### WHAT IS EXPECTED
Every line of the data below should be repeated exactly, and no picture should be copied.

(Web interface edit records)
################

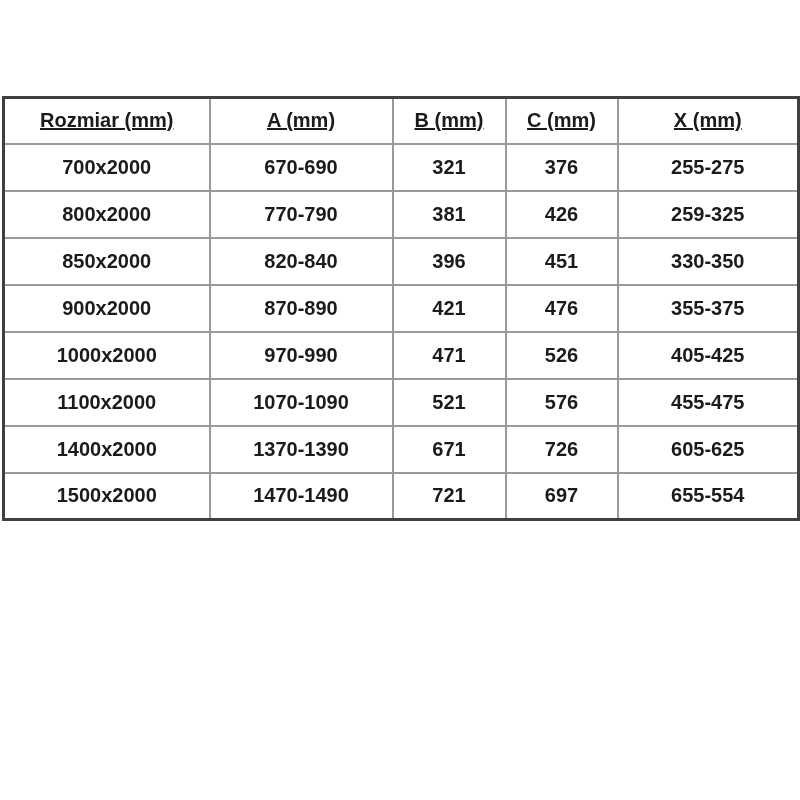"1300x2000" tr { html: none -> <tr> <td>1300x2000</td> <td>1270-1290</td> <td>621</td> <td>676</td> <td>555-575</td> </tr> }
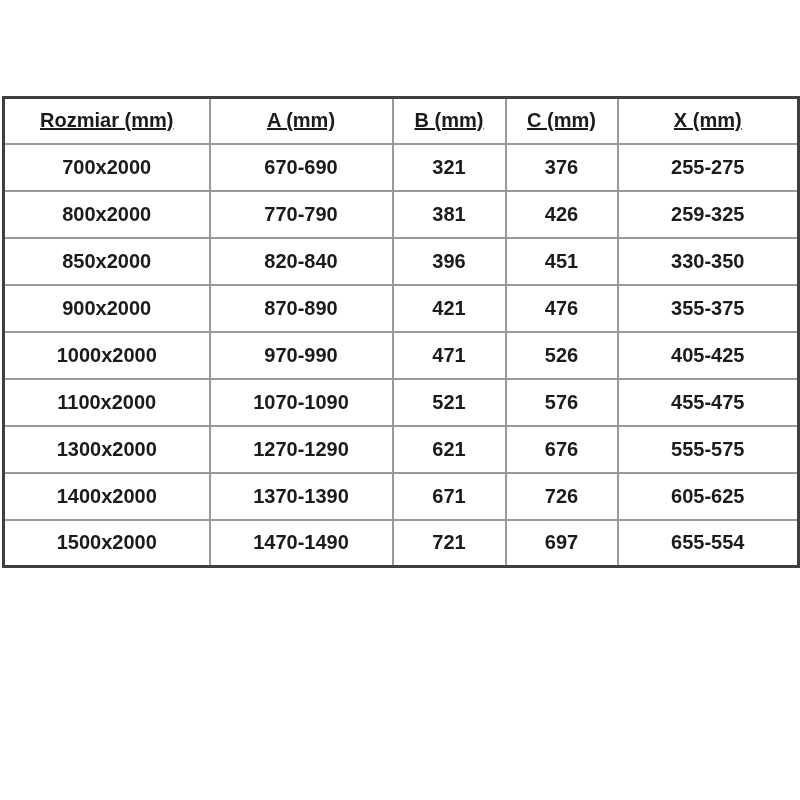"1400x2000" tr { html: <tr> <td>1400x2000</td> <td>1370-1390</td> <td>671</td> <td>726</td> <td>605-625</td> </tr> -> none }
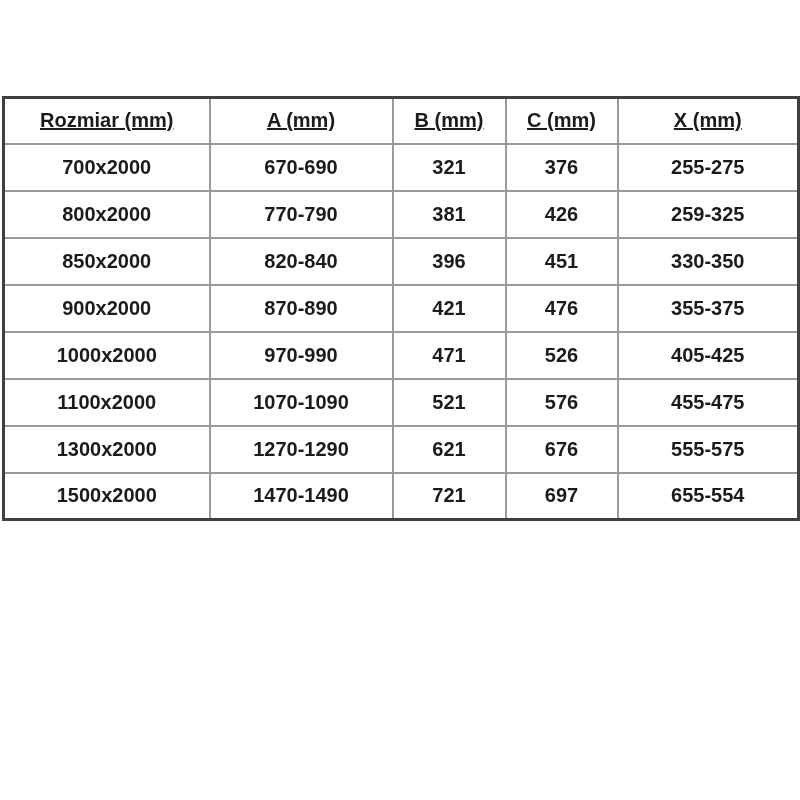"1600x2000" tr { html: none -> <tr> <td>1600x2000</td> <td>1570-1590</td> <td>771</td> <td>826</td> <td>705-725</td> </tr> }
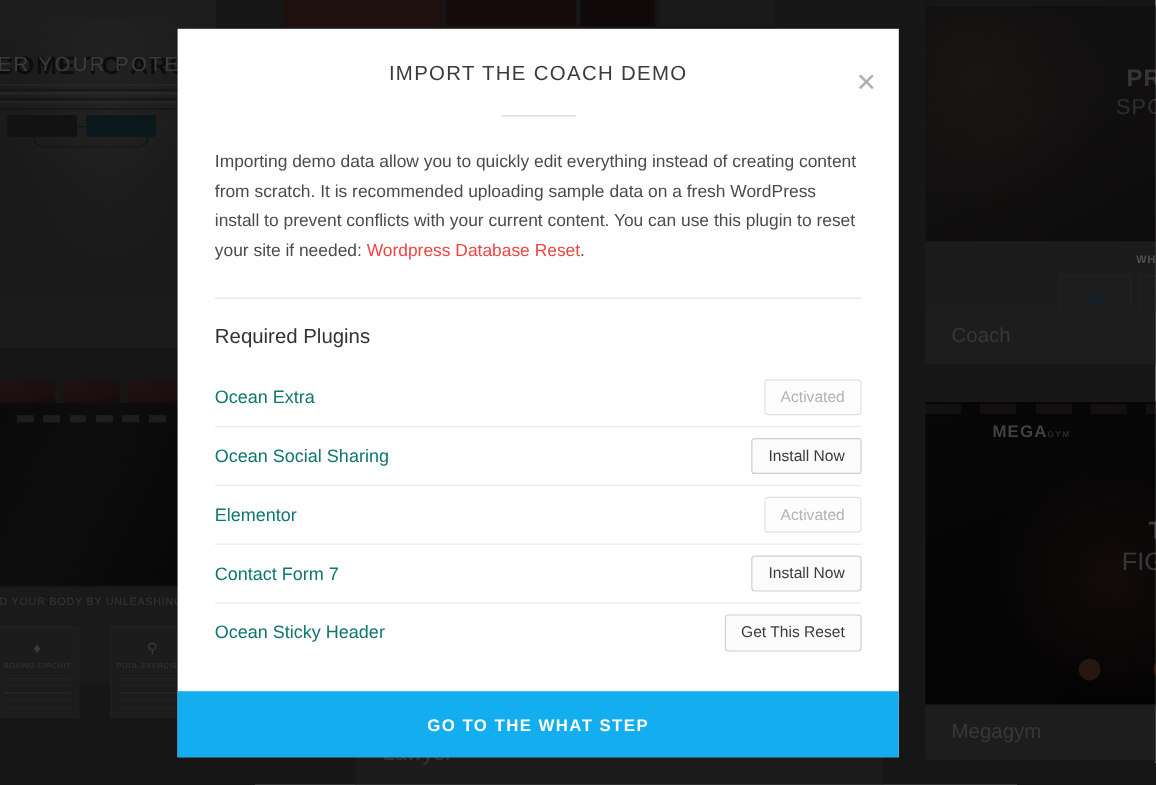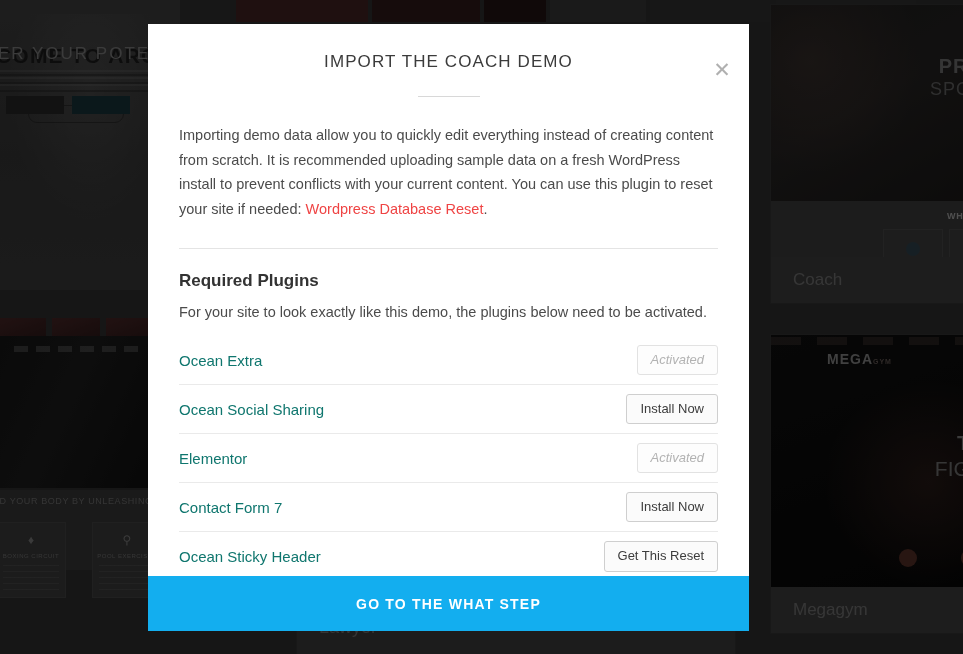"Required Plugins" .section-title { font-weight: 700 -> 400 }
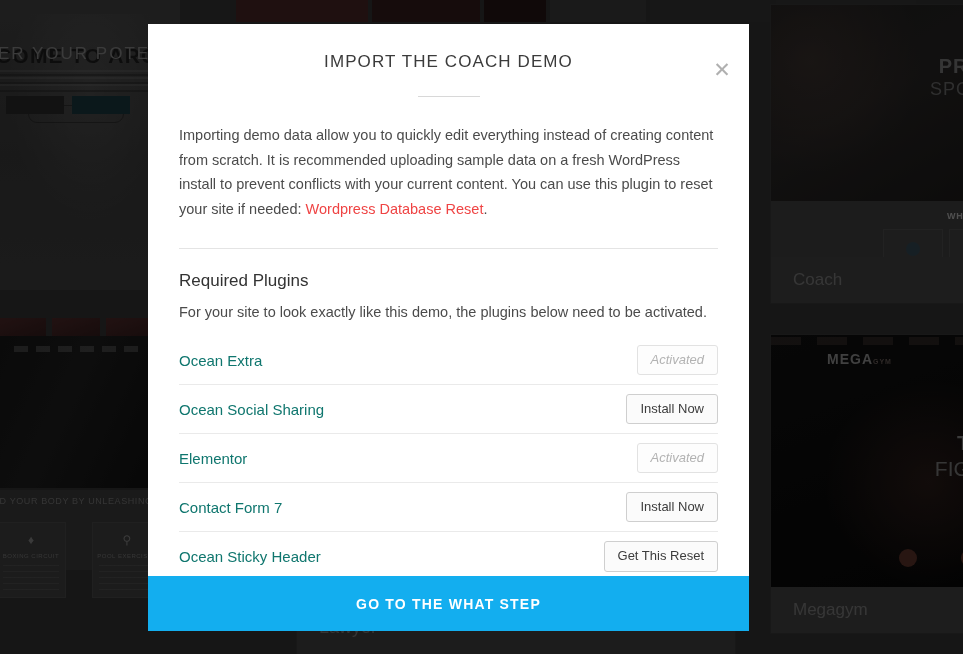"For your site to look" div.section-sub { html: <div>For your site to look exactly like this demo, the plugins below need to be activated.</div> -> none }
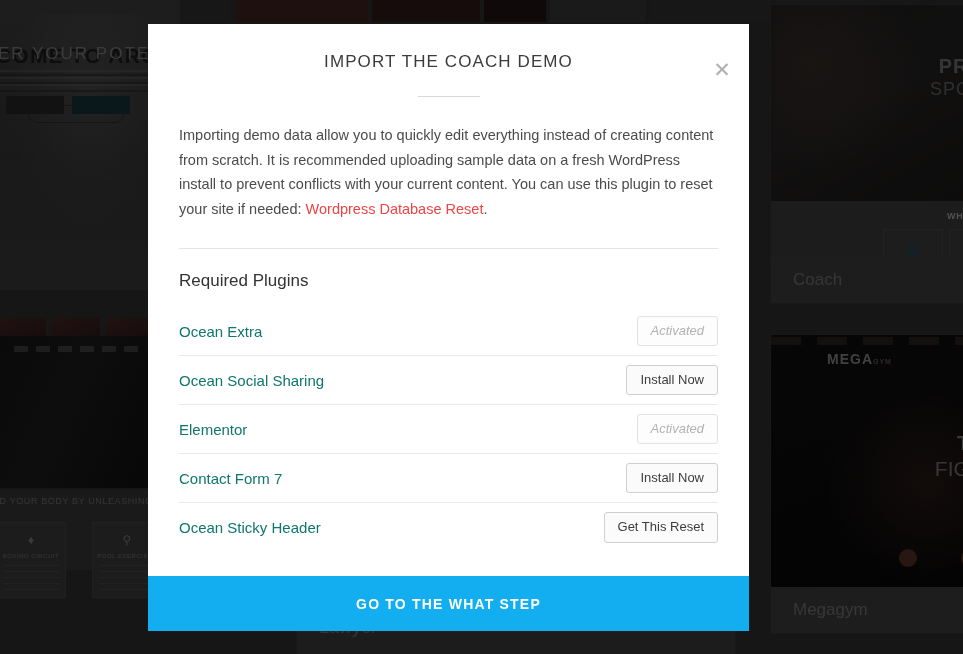"Activated" .plugin-btn.is-disabled { font-style: italic -> none }
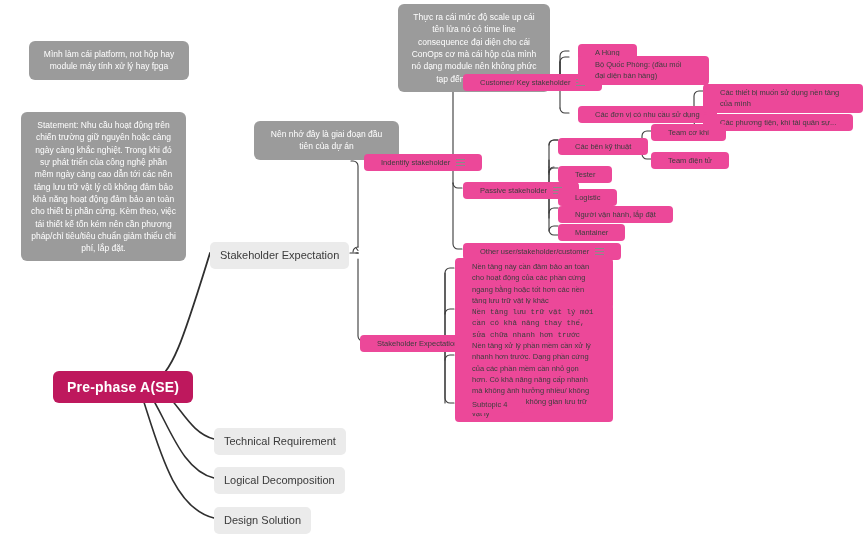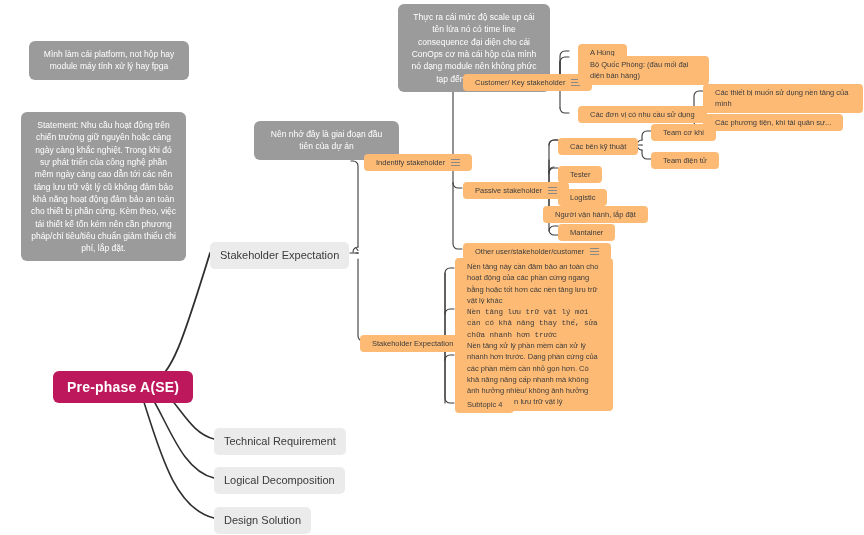"A Hùng" .chip { background: #fdba74 -> #ec4899; padding: 3px 12px -> 3px 17px }
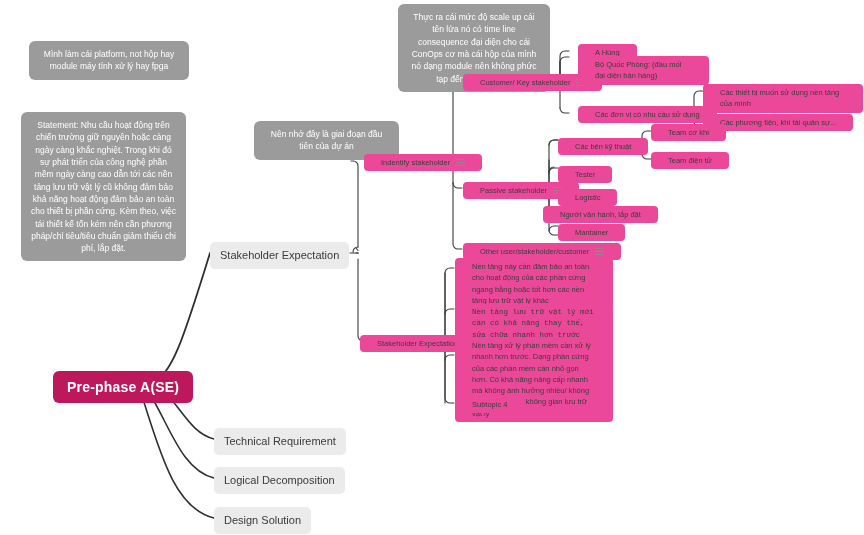"Người vận hành, lắp đặt" div.node { left: 543px -> 558px }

################

### EXERCISE RESULT
"1300x2000" tr { html: none -> <tr> <td>1300x2000</td> <td>1270-1290</td> <td>621</td> <td>676</td> <td>555-575</td> </tr> }
"1400x2000" tr { html: <tr> <td>1400x2000</td> <td>1370-1390</td> <td>671</td> <td>726</td> <td>605-625</td> </tr> -> none }
"1600x2000" tr { html: none -> <tr> <td>1600x2000</td> <td>1570-1590</td> <td>771</td> <td>826</td> <td>705-725</td> </tr> }
"Required Plugins" .section-title { font-weight: 700 -> 400 }
"For your site to look" div.section-sub { html: <div>For your site to look exactly like this demo, the plugins below need to be activated.</div> -> none }
"Activated" .plugin-btn.is-disabled { font-style: italic -> none }
"A Hùng" .chip { background: #fdba74 -> #ec4899; padding: 3px 12px -> 3px 17px }
"Người vận hành, lắp đặt" div.node { left: 543px -> 558px }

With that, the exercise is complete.